**REQUIRED TASKS:**
a: Retype the entire gardening article word for word.
b: Echo the listing word for word, starting at its first line and ending at the line that contains "distractions of daily life.". Give nothing past that line.

**EXTRACTED TEXT:**
BEGIN
It's not time to put the gardening gloves away just yet.
There are plenty of jobs for gardeners as winter officially arrives. Completing them now will pay off next spring.
One of my favorite things is the final bulb planting. Because the soil isn't frozen, daffodils, tulips, hyacinths, crocus and more can still be planted. As the snow thaws, the ground will be wet, but if the planting bed is raised or rich in compost, the bulbs can still be planted.
I like to use a bulb auger, a giant drill bit that attaches to any power drill. It makes bulb planting fun and easy. It's a big improvement over the old hand tool -- cruel and unusual punishment for gardeners. Bulbs should be planted three times deeper than they are tall. A daffodil is about 2 inches high and should be planted 6 to 8 inches deep.
This time of year, garden centers have their bulbs heavily discounted. For the past couple of months, I have bought a few dozen at a time, planting them and then returning to the nursery for more. I used to buy a couple hundred and sometimes would get stuck with 50 or so when winter officially kicked in, freezing the ground solid.
END
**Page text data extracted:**
BEGIN
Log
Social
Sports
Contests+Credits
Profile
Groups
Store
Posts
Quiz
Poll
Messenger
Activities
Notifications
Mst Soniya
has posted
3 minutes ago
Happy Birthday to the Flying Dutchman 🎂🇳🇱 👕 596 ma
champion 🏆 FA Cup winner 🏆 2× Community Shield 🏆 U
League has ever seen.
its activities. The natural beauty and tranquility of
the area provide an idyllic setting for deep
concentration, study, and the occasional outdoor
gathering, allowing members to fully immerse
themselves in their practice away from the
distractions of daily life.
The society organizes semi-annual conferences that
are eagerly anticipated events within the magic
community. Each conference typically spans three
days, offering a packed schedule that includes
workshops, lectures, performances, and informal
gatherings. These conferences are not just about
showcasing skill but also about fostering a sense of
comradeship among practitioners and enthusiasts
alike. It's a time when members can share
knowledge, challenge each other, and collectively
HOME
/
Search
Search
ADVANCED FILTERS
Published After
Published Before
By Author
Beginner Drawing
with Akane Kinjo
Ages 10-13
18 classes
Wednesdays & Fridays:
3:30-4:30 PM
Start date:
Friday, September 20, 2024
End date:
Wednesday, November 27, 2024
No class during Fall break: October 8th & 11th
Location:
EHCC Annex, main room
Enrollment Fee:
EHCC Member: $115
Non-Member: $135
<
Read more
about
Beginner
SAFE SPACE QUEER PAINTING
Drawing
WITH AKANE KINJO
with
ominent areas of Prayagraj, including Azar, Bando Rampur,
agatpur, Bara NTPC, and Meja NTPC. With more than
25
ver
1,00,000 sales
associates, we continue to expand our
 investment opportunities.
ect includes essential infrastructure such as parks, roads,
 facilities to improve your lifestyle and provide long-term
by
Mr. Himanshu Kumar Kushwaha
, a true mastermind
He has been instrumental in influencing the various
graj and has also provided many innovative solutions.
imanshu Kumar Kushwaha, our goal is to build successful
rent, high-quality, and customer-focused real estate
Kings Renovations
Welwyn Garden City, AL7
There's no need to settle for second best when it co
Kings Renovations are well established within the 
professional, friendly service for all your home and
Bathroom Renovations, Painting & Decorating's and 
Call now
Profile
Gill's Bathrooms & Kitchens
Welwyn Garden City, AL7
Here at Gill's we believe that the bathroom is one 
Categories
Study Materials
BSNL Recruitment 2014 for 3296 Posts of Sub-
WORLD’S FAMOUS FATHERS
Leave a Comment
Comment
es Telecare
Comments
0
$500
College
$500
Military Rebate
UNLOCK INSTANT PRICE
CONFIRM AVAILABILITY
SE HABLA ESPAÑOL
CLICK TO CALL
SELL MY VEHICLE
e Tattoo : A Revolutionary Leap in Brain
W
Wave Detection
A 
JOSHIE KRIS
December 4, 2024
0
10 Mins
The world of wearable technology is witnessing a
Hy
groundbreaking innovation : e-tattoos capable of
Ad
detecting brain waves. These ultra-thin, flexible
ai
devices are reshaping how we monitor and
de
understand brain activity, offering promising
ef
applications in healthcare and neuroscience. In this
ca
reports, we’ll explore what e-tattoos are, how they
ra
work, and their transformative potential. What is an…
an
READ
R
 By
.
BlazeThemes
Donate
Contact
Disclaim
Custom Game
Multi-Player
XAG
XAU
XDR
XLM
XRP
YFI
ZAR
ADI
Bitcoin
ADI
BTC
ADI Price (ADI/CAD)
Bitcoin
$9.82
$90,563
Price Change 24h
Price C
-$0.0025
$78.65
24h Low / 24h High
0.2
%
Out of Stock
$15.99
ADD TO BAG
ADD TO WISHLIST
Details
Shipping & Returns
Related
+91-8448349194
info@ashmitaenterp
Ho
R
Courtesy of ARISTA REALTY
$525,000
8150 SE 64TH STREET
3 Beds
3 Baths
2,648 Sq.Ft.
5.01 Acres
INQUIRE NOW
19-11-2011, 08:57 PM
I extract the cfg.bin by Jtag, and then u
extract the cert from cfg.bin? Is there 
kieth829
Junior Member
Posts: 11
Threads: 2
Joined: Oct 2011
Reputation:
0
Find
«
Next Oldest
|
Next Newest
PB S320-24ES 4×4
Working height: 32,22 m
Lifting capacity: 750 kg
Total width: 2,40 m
END
**SOLUTIONS TO EACH TASK:**
a:
It's not time to put the gardening gloves away just yet.
There are plenty of jobs for gardeners as winter officially arrives. Completing them now will pay off next spring.
One of my favorite things is the final bulb planting. Because the soil isn't frozen, daffodils, tulips, hyacinths, crocus and more can still be planted. As the snow thaws, the ground will be wet, but if the planting bed is raised or rich in compost, the bulbs can still be planted.
I like to use a bulb auger, a giant drill bit that attaches to any power drill. It makes bulb planting fun and easy. It's a big improvement over the old hand tool -- cruel and unusual punishment for gardeners. Bulbs should be planted three times deeper than they are tall. A daffodil is about 2 inches high and should be planted 6 to 8 inches deep.
This time of year, garden centers have their bulbs heavily discounted. For the past couple of months, I have bought a few dozen at a time, planting them and then returning to the nursery for more. I used to buy a couple hundred and sometimes would get stuck with 50 or so when winter officially kicked in, freezing the ground solid.

b:
Log
Social
Sports
Contests+Credits
Profile
Groups
Store
Posts
Quiz
Poll
Messenger
Activities
Notifications
Mst Soniya
has posted
3 minutes ago
Happy Birthday to the Flying Dutchman 🎂🇳🇱 👕 596 ma
champion 🏆 FA Cup winner 🏆 2× Community Shield 🏆 U
League has ever seen.
its activities. The natural beauty and tranquility of
the area provide an idyllic setting for deep
concentration, study, and the occasional outdoor
gathering, allowing members to fully immerse
themselves in their practice away from the
distractions of daily life.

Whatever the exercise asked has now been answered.